La Chine a clos le cycle de ses Quarante Glorieuses et se heurte à des problèmes structurels qui entravent son développement et limitent sa puissance
La Chine ne connaît pas les élections mais dispose d’une opinion publique, dont la mobilisation peut se montrer redoutable. Les violentes manifestations contre les restrictions sanitaires qui se sont propagées dans les villes, les universités et les usines, à la suite du tragique incendie d’Urumqi où dix personnes sont mortes dans un immeuble confiné, ont contraint Xi Jinping à renoncer à la stratégie « zéro Covid ». Et ce, alors même qu’il avait fait de la victoire sur l’épidémie le fondement de sa légitimité lors du 20e congrès du Parti communiste chinois qui lui a confié un troisième mandat, synonyme de l’exercice du pouvoir à vie.
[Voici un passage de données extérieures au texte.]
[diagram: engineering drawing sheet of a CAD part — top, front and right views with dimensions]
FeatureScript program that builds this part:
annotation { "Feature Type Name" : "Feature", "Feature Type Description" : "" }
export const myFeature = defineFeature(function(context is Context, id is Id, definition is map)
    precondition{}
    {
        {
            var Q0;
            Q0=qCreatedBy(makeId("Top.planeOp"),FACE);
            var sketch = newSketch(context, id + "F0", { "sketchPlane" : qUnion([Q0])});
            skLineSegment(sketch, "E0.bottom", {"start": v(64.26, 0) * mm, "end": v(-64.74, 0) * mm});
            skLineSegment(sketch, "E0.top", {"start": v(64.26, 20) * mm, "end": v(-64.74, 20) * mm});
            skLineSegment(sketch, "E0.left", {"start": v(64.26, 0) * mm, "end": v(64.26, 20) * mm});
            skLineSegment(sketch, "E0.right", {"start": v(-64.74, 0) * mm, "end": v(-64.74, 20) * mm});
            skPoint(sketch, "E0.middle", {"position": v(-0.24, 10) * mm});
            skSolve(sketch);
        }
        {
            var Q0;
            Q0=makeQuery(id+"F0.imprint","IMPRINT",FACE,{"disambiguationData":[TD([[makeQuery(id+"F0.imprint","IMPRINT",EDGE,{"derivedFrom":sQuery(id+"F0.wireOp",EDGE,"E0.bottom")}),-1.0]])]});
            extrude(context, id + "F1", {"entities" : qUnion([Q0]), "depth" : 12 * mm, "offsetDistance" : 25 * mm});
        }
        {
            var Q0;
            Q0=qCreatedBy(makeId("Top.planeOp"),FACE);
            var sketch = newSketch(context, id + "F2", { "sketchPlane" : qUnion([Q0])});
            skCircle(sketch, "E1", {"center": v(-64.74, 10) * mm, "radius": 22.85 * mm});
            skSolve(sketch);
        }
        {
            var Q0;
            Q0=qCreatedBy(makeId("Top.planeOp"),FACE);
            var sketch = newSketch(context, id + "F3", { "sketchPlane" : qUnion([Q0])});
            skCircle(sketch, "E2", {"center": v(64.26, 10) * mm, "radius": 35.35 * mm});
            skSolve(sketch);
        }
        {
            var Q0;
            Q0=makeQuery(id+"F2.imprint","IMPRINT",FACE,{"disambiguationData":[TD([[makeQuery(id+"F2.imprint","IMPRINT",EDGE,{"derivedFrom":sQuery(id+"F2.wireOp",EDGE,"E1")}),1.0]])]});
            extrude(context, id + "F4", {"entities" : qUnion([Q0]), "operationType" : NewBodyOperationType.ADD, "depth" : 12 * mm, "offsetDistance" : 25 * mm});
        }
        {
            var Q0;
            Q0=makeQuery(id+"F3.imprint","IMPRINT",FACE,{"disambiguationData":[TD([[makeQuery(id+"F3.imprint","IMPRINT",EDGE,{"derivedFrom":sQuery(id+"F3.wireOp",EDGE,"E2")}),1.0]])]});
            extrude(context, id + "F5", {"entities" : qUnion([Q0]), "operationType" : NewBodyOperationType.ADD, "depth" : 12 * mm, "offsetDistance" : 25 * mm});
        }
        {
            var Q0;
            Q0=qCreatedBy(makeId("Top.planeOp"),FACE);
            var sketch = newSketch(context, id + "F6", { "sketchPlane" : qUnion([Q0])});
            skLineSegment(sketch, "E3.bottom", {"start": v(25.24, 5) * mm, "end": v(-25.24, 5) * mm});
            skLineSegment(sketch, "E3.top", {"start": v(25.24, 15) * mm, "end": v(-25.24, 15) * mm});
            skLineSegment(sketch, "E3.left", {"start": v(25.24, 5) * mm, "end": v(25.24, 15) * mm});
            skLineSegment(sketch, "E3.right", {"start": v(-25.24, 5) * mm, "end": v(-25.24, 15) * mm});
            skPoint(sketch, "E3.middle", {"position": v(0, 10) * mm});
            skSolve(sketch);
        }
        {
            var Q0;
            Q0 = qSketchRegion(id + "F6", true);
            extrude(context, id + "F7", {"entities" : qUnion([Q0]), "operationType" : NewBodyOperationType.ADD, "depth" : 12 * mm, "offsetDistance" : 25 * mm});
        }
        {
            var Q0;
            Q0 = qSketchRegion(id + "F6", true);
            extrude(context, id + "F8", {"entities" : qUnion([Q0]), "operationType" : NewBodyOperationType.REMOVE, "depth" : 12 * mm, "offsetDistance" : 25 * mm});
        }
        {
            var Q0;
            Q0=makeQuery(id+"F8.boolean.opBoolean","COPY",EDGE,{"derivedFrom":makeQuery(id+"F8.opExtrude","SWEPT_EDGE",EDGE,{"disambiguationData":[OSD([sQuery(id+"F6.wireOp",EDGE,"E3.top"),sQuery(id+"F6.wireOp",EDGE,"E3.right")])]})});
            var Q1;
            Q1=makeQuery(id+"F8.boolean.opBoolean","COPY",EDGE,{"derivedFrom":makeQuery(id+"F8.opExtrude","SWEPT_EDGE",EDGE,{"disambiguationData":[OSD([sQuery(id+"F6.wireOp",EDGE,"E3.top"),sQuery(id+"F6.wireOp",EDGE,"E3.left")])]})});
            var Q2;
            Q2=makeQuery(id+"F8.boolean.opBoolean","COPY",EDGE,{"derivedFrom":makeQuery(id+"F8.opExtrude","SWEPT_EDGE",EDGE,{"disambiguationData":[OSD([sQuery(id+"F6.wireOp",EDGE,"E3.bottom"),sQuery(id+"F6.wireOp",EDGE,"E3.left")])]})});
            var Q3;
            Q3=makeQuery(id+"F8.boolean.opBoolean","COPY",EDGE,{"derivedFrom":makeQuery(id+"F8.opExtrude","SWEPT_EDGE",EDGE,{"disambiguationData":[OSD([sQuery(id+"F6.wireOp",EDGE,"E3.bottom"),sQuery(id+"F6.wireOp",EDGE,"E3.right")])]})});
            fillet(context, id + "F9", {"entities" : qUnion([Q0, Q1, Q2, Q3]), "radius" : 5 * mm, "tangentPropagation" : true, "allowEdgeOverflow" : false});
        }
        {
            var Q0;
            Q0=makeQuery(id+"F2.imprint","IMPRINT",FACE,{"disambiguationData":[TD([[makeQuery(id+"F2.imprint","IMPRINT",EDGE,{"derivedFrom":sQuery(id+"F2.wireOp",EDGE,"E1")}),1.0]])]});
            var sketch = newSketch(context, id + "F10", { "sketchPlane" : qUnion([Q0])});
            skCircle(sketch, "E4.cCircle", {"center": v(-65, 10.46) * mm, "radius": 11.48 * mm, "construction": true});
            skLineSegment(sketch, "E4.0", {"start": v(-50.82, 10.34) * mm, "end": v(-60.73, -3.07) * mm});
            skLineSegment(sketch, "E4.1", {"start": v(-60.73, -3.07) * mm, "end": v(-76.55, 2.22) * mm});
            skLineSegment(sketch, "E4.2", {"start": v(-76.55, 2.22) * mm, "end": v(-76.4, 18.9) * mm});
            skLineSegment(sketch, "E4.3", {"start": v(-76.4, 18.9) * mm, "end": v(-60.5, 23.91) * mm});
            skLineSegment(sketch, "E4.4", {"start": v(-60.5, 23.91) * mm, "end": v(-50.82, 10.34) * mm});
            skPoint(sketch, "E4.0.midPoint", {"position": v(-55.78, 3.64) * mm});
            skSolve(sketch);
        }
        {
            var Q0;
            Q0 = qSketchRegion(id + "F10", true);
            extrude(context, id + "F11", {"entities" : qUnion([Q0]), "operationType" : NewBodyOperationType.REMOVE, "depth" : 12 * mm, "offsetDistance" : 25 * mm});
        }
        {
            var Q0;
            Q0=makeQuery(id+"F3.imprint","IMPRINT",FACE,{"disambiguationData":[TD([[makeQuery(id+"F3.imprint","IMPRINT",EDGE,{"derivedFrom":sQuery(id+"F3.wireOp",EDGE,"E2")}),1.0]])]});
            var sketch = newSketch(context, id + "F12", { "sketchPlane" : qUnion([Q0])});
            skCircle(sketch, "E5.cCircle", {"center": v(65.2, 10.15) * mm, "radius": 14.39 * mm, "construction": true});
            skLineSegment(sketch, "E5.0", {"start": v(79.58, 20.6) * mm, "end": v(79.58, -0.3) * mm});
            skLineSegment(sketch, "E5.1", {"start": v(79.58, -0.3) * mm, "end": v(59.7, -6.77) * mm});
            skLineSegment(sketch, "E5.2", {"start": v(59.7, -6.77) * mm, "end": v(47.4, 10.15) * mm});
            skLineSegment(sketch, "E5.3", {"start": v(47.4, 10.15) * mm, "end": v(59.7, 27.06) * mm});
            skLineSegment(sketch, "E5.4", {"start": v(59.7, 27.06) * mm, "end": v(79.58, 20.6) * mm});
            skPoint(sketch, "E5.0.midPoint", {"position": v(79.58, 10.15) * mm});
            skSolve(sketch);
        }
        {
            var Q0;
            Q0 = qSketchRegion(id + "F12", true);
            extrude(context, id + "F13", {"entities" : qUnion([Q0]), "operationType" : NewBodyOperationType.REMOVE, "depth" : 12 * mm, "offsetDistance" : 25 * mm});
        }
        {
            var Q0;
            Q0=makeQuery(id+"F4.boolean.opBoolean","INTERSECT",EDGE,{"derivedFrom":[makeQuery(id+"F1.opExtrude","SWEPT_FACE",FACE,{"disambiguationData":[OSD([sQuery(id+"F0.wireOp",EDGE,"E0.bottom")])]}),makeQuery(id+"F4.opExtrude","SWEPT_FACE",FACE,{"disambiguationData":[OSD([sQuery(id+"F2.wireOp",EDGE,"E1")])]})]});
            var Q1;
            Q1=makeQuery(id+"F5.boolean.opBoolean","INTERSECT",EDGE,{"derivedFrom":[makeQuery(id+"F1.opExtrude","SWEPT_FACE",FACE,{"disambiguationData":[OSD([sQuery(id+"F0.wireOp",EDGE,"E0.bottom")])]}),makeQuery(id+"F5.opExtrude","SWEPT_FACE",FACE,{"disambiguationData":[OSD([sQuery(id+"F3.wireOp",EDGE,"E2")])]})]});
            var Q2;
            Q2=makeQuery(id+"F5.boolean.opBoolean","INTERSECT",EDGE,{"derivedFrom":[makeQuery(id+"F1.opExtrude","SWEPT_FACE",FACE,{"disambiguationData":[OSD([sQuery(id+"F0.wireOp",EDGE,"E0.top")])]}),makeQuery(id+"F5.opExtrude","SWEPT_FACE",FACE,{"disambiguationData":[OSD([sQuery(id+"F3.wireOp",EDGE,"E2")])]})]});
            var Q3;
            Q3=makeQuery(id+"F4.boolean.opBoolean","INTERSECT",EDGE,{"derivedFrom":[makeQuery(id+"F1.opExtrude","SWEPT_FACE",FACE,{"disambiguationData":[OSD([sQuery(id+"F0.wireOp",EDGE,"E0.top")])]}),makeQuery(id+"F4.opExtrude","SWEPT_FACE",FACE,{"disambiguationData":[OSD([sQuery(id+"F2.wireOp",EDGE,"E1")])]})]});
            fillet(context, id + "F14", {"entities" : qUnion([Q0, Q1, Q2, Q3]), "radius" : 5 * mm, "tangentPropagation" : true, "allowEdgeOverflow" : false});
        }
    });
En quelques jours ont ainsi été démantelés les confinements, les quarantaines et les campagnes de tests obligatoires, tandis que les frontières étaient rouvertes. Cette sortie brutale et improvisée de la stratégie « zéro Covid », qui intervient en plein hiver et au milieu du Nouvel An chinois, tourne à la catastrophe sanitaire. Face au variant Omicron très contagieux, les Chinois ne possèdent ni immunité collective, ni vaccins efficaces, ni système de santé performant. L’épidémie se déchaîne donc et va entraîner plusieurs millions de morts, que les autorités ont entrepris d’occulter en faussant les chiffres et les causes de la mortalité comme l’a constaté l’OMS. L’épidémie de Covid ne marque pas seulement la faillite du pouvoir absolu de Xi Jinping. Symbole des errements indissociables du retour au maoïsme, elle met un coup d’arrêt à la course au leadership mondial de la Chine, ce qui pourrait la rendre d’autant plus dangereuse.
La Chine a clos le cycle de ses Quarante Glorieuses et se heurte à des problèmes structurels qui entravent son développement et limitent sa puissance. Sa population a atteint son pic et vieillit d’autant plus rapidement que les naissances s’effondrent, au moment où elle se trouve dépassée par celle de l’Inde. Le niveau d’éducation reste modeste, puisque la durée moyenne d’études est limitée à 9,2 ans et que seule 5,8 % de la population accède à l’enseignement supérieur. La croissance a chuté sous Xi Jinping de 9,5 % à 3 % par an en raison du chaos des chaînes logistiques entraîné par la stratégie « zéro Covid », de la mise sous tutelle des entreprises privées par le secteur d’État – avec pour symboles la prise de contrôle d’Alibaba et d’Ant par les autorités ainsi que l’exil forcé de Jack Ma au Japon -, enfin du krach immobilier. En bref, la Chine a cassé sa dynamique de développement et s’est enfermée dans la trappe des pays à revenus intermédiaires.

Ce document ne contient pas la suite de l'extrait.